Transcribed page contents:
======

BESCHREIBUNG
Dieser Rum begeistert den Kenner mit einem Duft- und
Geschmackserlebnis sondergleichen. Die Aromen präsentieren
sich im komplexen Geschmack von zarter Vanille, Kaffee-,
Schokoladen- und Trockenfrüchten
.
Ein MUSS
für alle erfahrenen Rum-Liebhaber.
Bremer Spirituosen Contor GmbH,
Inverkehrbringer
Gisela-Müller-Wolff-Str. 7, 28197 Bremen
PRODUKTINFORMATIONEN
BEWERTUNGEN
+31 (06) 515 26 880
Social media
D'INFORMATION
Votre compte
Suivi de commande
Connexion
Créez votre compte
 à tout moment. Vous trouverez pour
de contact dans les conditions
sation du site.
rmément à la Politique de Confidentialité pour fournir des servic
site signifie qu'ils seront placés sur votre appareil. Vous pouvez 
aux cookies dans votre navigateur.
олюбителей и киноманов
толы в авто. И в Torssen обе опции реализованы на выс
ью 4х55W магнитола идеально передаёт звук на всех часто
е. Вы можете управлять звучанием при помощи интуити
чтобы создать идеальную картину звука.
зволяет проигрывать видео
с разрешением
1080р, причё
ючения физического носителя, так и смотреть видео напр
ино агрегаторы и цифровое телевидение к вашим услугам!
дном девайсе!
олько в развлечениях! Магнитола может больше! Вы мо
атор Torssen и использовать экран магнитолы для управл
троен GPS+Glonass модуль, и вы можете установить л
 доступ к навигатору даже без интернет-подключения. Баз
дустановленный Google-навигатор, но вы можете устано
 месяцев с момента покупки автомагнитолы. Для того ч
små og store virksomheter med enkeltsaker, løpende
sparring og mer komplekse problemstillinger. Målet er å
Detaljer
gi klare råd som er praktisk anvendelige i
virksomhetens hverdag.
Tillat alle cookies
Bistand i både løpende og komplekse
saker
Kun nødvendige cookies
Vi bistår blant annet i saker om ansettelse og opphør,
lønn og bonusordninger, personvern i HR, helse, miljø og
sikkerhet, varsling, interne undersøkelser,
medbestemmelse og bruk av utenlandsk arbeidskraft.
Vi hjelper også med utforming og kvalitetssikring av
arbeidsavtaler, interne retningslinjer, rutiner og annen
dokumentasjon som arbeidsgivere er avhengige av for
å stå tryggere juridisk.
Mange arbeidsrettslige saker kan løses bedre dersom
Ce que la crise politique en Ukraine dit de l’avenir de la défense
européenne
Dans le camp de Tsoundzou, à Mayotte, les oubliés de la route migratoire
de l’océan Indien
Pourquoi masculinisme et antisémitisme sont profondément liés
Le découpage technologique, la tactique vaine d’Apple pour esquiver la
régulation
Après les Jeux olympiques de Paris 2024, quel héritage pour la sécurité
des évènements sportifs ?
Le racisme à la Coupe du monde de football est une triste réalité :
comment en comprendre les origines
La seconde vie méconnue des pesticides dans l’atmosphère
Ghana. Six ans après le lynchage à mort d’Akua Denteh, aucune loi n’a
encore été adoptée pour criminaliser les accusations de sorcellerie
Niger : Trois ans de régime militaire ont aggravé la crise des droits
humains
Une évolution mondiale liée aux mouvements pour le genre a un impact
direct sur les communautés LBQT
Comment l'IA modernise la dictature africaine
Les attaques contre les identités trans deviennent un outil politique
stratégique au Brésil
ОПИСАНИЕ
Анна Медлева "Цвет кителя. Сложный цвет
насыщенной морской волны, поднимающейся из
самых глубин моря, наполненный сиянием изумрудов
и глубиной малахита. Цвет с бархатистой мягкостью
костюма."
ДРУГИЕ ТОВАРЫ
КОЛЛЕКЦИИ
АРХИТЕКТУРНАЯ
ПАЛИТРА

======

» EXERCISE PROMPT
Within the entries above, how many lines include the word "cookies"? Respond with the number only.

» EXERCISE RESULT
3